When completed, the Medical Center East-North tower will be fully integrated into the functions of Vanderbilt University Adult Hospital. (photo by Anne Rayner)

“We are extremely proud of everyone’s hard work to make this new unit a reality for Vanderbilt University Adult Hospital,” said Mitch Edgeworth, MBA, Chief Executive Officer for Vanderbilt University Adult Hospital and Clinics. “The additional beds will give us room to care for more patients who need VUMC. We have always had the most talented workforce in the region; now we will have additional beds to allow our faculty and staff to care for their patients.”

When completed, the MCE-North Tower will be fully integrated into the functions of VUAH.

“The addition of this adult unit and those planned for completion in 2019, along with the expansion of Monroe Carell Jr. Children’s Hospital at Vanderbilt, are important components of our overall strategy for growth and also represent our ongoing commitment to the community,” said John F. Manning Jr., PhD, MBA, Chief Operating Officer and Corporate Chief of Staff for VUMC.

The MCE-South Tower is unaffected by the plans, and the clinics and other facilities currently in MCE-North Tower will be relocated with plenty of notice to employees of those areas and patients.

New locations for the clinics and administrative areas relocated through the MCE North Tower renovation include Vanderbilt Health One Hundred Oaks, the Village at Vanderbilt and 2525 West End Ave.

In addition to the conversion of three floors to inpatient space, the project also includes upgrades to MCE-North Tower, including new heating and air conditioning units and a new, state-of-the-art glass exterior wall to replace the structure’s existing exterior wall.

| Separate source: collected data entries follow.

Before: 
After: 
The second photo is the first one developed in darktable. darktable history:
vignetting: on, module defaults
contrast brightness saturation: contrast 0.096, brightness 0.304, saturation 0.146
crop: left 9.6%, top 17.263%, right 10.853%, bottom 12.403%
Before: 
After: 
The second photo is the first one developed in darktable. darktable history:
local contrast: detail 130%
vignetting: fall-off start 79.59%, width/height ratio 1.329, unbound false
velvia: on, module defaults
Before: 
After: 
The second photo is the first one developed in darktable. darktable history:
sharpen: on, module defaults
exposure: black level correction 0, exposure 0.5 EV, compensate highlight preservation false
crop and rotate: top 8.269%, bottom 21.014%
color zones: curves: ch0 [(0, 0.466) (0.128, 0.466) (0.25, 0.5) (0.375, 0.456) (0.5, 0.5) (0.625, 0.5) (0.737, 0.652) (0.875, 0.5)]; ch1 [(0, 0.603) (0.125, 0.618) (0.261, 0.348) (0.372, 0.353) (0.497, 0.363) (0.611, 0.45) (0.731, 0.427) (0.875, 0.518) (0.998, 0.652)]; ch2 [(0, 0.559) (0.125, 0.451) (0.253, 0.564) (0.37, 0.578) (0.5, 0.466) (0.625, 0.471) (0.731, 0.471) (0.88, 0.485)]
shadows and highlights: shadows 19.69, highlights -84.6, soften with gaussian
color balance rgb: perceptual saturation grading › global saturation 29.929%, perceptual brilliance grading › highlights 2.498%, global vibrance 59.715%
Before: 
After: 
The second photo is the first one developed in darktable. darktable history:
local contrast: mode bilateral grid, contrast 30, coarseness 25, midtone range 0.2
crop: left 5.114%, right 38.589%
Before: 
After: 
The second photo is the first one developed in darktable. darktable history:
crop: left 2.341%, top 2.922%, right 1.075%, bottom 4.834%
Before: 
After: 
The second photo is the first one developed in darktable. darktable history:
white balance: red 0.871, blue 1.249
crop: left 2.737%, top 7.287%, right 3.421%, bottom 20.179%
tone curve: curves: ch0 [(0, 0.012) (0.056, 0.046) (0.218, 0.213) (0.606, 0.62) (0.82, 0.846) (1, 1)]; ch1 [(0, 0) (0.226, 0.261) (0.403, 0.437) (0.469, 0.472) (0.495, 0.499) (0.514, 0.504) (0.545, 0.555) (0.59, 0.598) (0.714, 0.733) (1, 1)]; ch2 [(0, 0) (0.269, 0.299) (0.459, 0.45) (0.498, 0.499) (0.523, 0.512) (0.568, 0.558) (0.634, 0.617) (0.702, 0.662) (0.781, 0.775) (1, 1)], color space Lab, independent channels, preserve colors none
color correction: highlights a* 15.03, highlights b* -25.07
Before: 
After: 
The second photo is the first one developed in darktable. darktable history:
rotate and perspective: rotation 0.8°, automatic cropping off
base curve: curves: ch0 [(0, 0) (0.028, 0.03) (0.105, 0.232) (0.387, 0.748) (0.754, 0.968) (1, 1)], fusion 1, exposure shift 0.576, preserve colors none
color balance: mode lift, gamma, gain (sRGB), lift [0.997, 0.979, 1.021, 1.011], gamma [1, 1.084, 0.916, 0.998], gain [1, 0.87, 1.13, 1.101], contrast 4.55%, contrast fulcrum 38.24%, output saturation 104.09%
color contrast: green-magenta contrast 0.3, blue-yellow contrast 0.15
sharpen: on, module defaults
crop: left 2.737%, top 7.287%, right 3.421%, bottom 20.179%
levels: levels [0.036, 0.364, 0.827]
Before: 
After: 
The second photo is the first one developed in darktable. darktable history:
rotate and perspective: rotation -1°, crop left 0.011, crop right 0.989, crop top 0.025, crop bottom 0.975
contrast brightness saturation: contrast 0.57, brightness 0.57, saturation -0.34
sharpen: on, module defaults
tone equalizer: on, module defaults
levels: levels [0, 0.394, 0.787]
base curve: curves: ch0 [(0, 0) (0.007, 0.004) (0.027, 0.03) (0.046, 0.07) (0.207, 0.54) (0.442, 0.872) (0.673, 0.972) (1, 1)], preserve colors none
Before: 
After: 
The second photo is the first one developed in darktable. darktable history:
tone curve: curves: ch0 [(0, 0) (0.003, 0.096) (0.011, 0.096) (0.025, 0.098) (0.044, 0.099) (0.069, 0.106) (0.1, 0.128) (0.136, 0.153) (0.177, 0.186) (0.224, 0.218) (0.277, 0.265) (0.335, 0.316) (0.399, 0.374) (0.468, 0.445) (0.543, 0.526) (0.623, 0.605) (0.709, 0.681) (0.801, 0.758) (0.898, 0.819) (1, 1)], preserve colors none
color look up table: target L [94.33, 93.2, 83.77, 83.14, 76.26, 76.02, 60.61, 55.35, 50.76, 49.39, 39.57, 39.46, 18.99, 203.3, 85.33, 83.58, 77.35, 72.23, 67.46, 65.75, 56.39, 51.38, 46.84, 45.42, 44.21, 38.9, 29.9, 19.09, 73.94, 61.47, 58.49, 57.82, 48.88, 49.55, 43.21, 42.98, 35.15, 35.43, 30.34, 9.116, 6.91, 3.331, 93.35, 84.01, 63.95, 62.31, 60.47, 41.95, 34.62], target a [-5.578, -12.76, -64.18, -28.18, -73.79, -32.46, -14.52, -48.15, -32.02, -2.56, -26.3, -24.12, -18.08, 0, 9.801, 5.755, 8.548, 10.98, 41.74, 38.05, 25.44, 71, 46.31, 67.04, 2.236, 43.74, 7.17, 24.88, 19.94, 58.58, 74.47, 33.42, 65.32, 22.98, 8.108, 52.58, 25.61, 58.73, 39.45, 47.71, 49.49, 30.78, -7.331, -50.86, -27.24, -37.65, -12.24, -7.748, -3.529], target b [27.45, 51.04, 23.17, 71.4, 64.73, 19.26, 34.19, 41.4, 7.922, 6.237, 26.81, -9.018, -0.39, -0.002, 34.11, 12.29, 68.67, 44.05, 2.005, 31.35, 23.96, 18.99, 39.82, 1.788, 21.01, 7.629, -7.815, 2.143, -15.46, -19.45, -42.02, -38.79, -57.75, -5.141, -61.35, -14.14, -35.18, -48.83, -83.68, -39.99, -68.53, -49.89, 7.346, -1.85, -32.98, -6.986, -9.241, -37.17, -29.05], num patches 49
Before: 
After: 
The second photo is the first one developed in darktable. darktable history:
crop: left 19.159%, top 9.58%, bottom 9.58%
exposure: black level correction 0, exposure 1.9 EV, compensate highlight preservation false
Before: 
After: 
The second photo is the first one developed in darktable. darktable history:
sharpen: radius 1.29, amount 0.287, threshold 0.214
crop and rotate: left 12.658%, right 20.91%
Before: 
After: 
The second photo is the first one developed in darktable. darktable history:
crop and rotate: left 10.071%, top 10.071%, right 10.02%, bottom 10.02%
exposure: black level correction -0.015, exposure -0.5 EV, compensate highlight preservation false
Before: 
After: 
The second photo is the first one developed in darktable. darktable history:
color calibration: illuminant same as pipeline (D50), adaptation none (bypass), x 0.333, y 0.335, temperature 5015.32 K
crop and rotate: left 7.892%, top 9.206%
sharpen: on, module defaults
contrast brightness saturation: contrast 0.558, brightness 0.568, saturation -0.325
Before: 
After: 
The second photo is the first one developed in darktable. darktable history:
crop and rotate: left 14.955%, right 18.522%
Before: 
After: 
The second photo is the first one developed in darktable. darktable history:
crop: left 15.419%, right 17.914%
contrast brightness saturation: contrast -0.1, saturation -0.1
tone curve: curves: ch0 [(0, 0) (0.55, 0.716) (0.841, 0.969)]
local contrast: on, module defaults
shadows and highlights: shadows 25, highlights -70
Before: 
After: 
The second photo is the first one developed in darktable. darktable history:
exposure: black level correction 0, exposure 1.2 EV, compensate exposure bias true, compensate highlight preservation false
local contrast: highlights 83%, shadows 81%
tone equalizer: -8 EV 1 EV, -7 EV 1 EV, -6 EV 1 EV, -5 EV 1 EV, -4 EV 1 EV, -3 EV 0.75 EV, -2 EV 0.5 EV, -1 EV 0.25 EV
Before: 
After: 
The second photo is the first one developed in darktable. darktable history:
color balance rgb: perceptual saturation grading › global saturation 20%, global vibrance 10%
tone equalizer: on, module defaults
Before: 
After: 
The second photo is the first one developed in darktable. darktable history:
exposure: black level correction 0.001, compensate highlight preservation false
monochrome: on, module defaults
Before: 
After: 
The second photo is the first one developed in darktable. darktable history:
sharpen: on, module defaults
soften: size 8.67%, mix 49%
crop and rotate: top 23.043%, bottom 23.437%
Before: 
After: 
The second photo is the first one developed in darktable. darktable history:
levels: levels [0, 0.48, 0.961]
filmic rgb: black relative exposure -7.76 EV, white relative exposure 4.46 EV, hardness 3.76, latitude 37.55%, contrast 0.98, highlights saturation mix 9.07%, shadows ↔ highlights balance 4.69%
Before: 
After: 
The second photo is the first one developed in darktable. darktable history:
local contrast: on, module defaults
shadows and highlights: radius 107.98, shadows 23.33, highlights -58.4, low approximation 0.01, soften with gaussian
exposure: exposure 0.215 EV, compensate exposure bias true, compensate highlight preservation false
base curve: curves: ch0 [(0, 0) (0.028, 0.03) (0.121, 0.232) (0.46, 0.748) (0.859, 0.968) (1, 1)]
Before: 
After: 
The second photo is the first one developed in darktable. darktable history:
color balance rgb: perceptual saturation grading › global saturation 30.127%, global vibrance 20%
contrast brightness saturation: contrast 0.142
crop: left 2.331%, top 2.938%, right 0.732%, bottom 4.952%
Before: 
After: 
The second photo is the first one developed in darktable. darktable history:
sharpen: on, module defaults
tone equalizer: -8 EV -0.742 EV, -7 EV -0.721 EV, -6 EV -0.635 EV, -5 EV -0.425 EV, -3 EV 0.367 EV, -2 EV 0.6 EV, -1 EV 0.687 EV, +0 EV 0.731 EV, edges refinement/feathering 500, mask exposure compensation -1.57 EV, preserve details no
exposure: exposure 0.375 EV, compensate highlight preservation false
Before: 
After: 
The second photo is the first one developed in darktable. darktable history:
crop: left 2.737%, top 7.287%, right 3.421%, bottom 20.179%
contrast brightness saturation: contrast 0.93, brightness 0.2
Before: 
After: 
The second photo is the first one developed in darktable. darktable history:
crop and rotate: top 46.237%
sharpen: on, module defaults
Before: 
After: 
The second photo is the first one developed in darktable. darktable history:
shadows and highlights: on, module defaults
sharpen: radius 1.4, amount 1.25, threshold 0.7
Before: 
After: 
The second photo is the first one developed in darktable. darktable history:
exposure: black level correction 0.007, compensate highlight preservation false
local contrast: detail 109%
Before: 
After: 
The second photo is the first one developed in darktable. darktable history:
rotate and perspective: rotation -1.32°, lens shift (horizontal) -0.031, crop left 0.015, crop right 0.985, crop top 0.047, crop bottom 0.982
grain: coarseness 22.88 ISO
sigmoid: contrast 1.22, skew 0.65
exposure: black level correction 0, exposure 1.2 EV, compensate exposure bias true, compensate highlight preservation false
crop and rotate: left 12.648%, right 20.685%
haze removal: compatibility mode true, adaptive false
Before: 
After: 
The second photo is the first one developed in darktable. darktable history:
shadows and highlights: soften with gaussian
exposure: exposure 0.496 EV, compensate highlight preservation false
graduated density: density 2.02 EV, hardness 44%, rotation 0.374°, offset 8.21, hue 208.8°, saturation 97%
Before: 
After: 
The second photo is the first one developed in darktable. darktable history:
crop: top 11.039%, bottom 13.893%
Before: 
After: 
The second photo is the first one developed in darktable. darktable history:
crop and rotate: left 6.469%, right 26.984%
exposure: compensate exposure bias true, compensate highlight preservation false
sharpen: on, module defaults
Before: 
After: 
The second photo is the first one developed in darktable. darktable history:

The architectural and design work for the renovation is by Blair + Mui Dowd Architects, PC. “Helping to meet VUMC’s patient needs made this a very rewarding project for the entire team,” said VUMC’s longtime architect Donald Blair.

MCE-North Tower was built in two phases, completed in 1991 and 1993.

MCE-South Tower, which includes the Bill Wilkerson Center, the Eskind Diabetes Center, the Phi Beta Phi Rehabilitation Institute, the Vanderbilt Heart & Vascular Institute and other clinics and support offices, opened in 2005.